• [ACTIVITY] Give an exact copy of the lines of the records below, starting at the line containing "cancer stained for" and running to the end.

(Dataset entries)
□ □ □

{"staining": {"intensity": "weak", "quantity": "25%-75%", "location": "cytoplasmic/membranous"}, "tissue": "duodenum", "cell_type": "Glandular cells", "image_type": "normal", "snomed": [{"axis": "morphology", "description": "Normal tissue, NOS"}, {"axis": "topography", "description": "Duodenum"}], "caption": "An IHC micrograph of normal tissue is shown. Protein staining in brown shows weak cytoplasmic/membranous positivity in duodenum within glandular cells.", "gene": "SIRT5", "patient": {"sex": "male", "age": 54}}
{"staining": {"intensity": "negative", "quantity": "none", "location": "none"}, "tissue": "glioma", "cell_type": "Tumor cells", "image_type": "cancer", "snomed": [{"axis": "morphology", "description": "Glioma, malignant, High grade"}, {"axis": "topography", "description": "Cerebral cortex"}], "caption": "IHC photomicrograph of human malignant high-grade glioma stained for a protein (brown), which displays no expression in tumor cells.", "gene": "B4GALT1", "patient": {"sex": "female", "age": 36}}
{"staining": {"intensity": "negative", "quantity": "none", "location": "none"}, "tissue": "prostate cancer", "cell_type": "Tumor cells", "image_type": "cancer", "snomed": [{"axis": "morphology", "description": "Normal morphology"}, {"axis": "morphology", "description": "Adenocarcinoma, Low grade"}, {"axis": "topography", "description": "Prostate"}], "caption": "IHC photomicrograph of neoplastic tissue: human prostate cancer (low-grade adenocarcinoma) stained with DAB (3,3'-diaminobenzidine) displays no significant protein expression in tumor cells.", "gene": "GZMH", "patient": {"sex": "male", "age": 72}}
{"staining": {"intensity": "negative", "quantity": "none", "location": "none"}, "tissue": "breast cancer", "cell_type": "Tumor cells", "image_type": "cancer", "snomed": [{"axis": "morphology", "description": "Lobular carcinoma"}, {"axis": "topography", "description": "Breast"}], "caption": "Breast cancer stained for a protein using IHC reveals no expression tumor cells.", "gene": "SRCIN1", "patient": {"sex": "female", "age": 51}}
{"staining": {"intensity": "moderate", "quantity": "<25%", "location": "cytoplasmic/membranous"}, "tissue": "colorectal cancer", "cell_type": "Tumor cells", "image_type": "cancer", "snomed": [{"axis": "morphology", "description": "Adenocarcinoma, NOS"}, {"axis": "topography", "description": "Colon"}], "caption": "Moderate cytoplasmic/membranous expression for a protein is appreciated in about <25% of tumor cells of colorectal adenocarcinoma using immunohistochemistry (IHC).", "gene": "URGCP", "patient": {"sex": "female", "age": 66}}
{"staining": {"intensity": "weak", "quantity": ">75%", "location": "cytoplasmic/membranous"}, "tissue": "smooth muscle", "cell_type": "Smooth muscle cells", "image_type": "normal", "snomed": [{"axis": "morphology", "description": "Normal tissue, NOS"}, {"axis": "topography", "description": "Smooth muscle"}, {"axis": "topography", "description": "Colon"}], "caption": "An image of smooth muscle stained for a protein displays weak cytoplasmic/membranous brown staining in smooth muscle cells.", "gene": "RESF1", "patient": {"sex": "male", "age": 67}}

□ □ □

• [SOLUTION TO THE PROBLEM]
{"staining": {"intensity": "negative", "quantity": "none", "location": "none"}, "tissue": "breast cancer", "cell_type": "Tumor cells", "image_type": "cancer", "snomed": [{"axis": "morphology", "description": "Lobular carcinoma"}, {"axis": "topography", "description": "Breast"}], "caption": "Breast cancer stained for a protein using IHC reveals no expression tumor cells.", "gene": "SRCIN1", "patient": {"sex": "female", "age": 51}}
{"staining": {"intensity": "moderate", "quantity": "<25%", "location": "cytoplasmic/membranous"}, "tissue": "colorectal cancer", "cell_type": "Tumor cells", "image_type": "cancer", "snomed": [{"axis": "morphology", "description": "Adenocarcinoma, NOS"}, {"axis": "topography", "description": "Colon"}], "caption": "Moderate cytoplasmic/membranous expression for a protein is appreciated in about <25% of tumor cells of colorectal adenocarcinoma using immunohistochemistry (IHC).", "gene": "URGCP", "patient": {"sex": "female", "age": 66}}
{"staining": {"intensity": "weak", "quantity": ">75%", "location": "cytoplasmic/membranous"}, "tissue": "smooth muscle", "cell_type": "Smooth muscle cells", "image_type": "normal", "snomed": [{"axis": "morphology", "description": "Normal tissue, NOS"}, {"axis": "topography", "description": "Smooth muscle"}, {"axis": "topography", "description": "Colon"}], "caption": "An image of smooth muscle stained for a protein displays weak cytoplasmic/membranous brown staining in smooth muscle cells.", "gene": "RESF1", "patient": {"sex": "male", "age": 67}}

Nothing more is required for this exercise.